There was one instance in which two officers fired toward someone who turned out to be a survivor of the shooting trying to escape, Barra said: a man who was seen crouching and didn’t respond to commands. One officer fired once, hitting a mirror. The other hit either a door or the wall.
The man soon got out of the club alive, Barra said.
There were two bathrooms in that hallway, one on the southern edge of the hallway and the other north of it. A narrow hallway separated them. For the next three hours Mateen was in the north bathroom with some survivors, as well as people who were injured or dead. There were more survivors in the southern bathroom.
Most of the police gunfire came at the end of a roughly three-hour standoff with Mateen. As police broke a hole in the wall between two of the bathrooms and pulled people from the southern bathroom out, Mateen went up to a stall in the northern bathroom and fired between three and five shots, Barra said — all at people who had already died, according to a medical examiner’s review.
Officers heard Mateen’s gunshots and threw flash-bang grenades into the bathroom. Mateen came into the a hall between the club’s bathrooms and began firing, prompting 13 officers to fire 172 rounds at him, Barra said.
They hit Mateen seven times. Mateen fired at least two shots: one that hit Officer Michael Napolitano’s helmet, leaving him with minor injuries; and another that hit the calf of a survivor who escaped the south bathroom and was running away from the club.
None of the other shots hit civilians, Barra said.

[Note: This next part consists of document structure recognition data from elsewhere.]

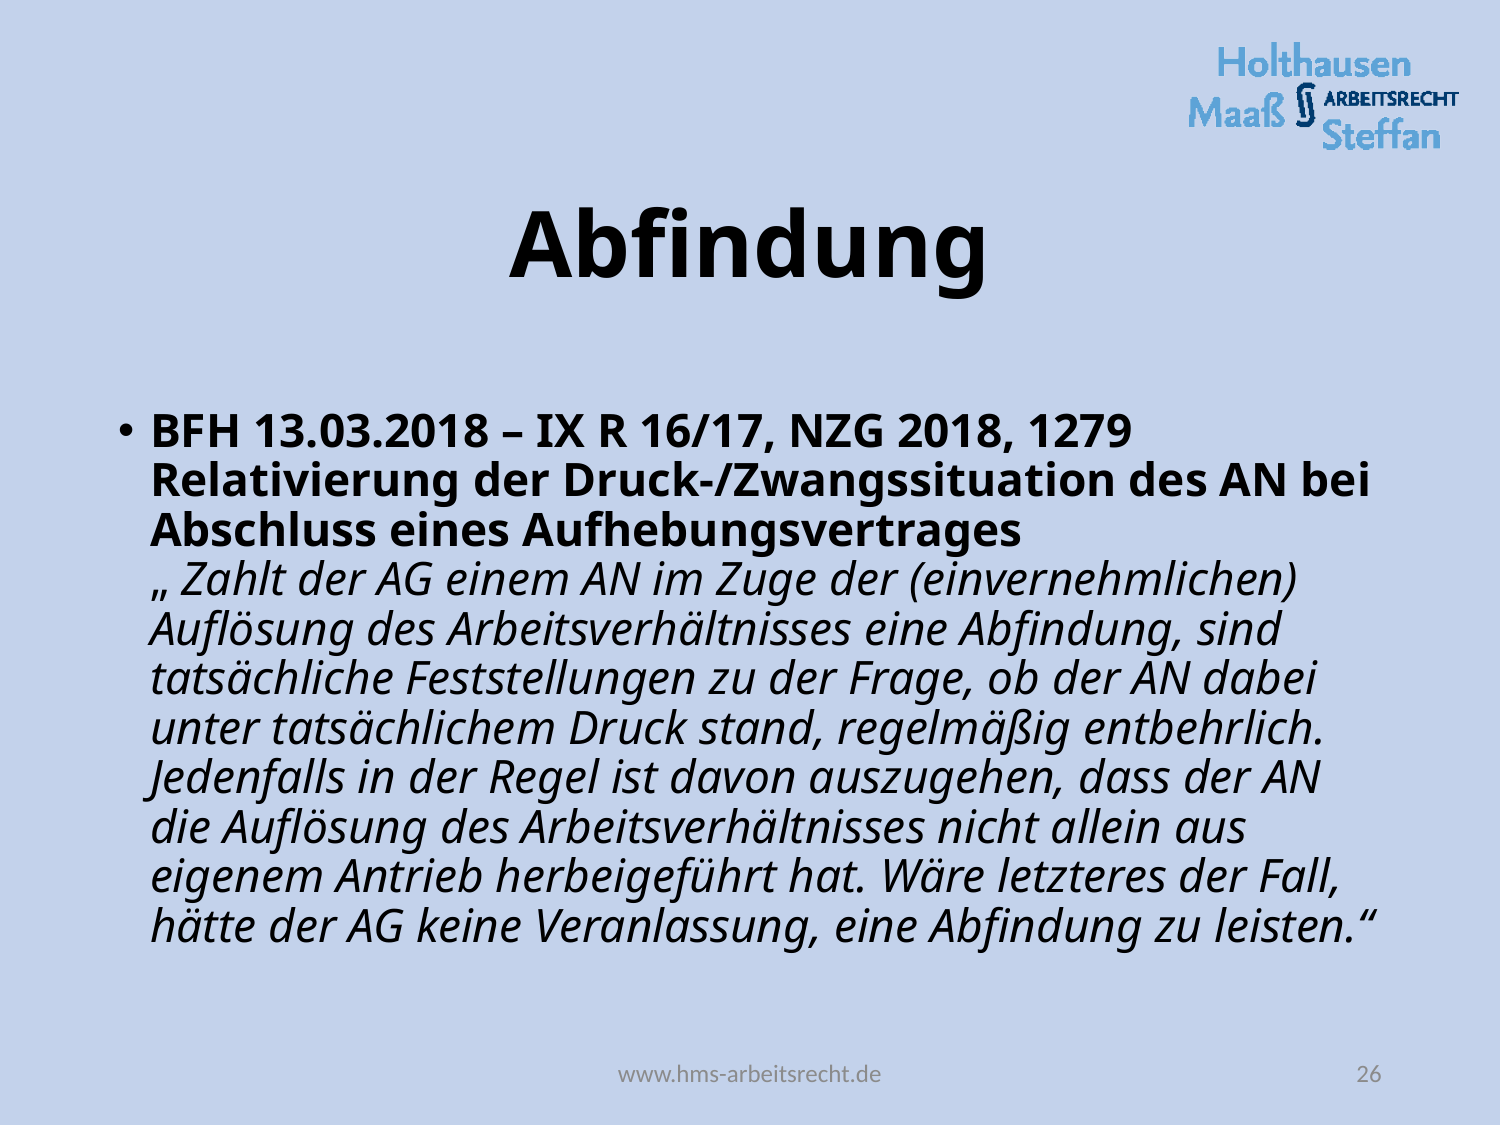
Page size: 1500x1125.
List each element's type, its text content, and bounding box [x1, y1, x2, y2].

slide_number 26 [1059, 1042, 1397, 1103]
footer www.hms-arbeitsrecht.de [496, 1042, 1004, 1103]
picture [1189, 42, 1459, 150]
list BFH 13.03.2018 – IX R 16/17, NZG 2018, 1279 Relativierung der Druck-/Zwangssituation des AN bei Abschluss eines Aufhebungsvertrages „ Zahlt der AG einem AN im Zuge der (einvernehmlichen) Auflösung des Arbeitsverhältnisses eine Abfindung, sind tatsächliche Feststellungen zu der Frage, ob der AN dabei unter tatsächlichem Druck stand, regelmäßig entbehrlich. Jedenfalls in der Regel ist davon auszugehen, dass der AN die Auflösung des Arbeitsverhältnisses nicht allein aus eigenem Antrieb herbeigeführt hat. Wäre letzteres der Fall, hätte der AG keine Veranlassung, eine Abfindung zu leisten.“ [103, 328, 1397, 1008]
title Abfindung [103, 185, 1397, 310]
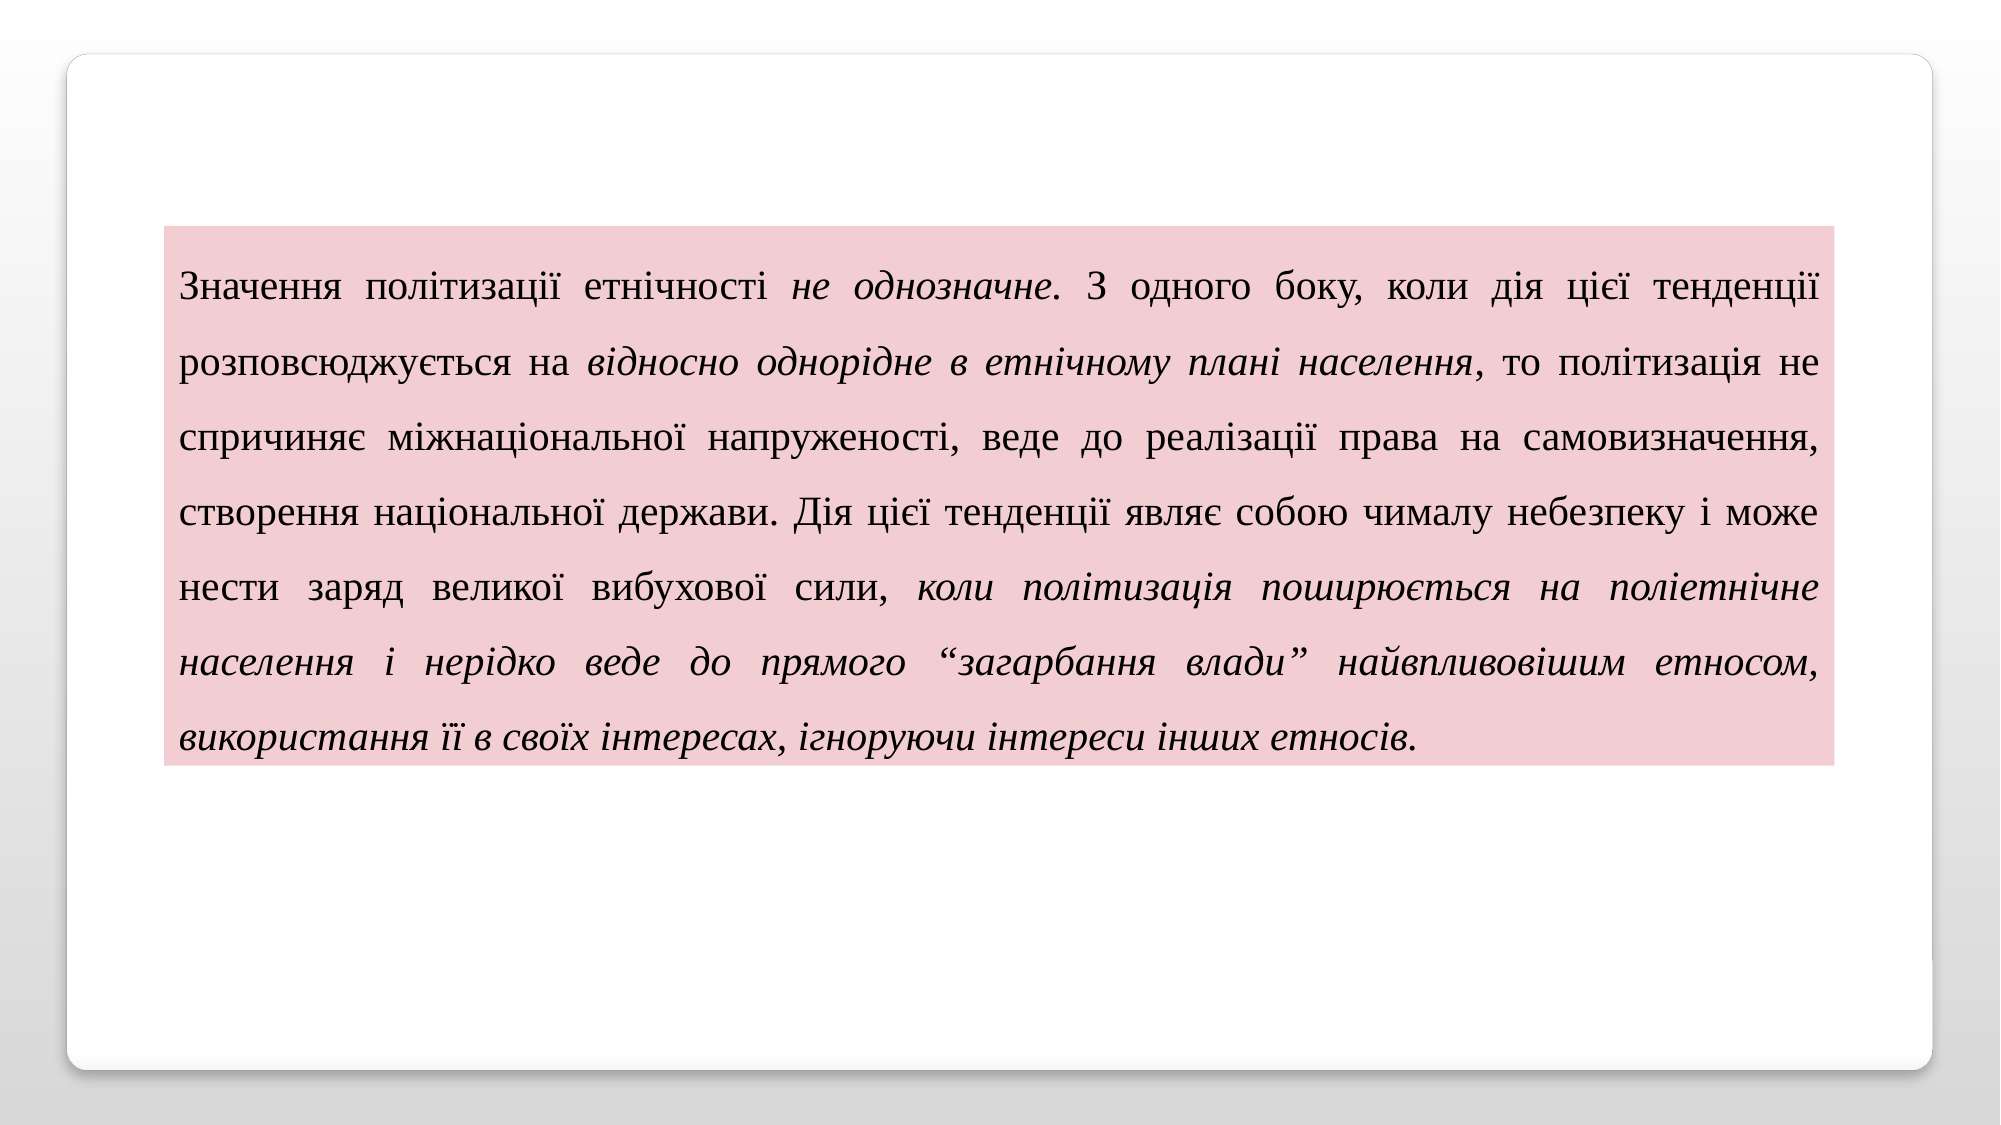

By then, the survivors in the south bathroom were already out of the club. Investigators could not find any evidence that shots hit the survivors in the north bathroom. “The wall was separating the survivors from the trajectory of the bullets,” Barra said.
The last shot came after officers approached Mateen’s body, she said. There was what appeared to be an explosive device on his body — which turned out to be a fallen exit sign — and a gun within reach of his hand, so an officer shot him one more time in the head, she said.
“To ensure that he was no longer a threat, one bullet was fired into the shooter and he was no longer a threat,” Barra said.
The findings were announced at a morning press conference at the Rosen Centre Hotel on International Drive. In attendance was Orange County Sheriff John Mina, who was Orlando police chief at the time of the massacre, and the presentation was live-streamed for survivors and victims’ families to watch, officials said.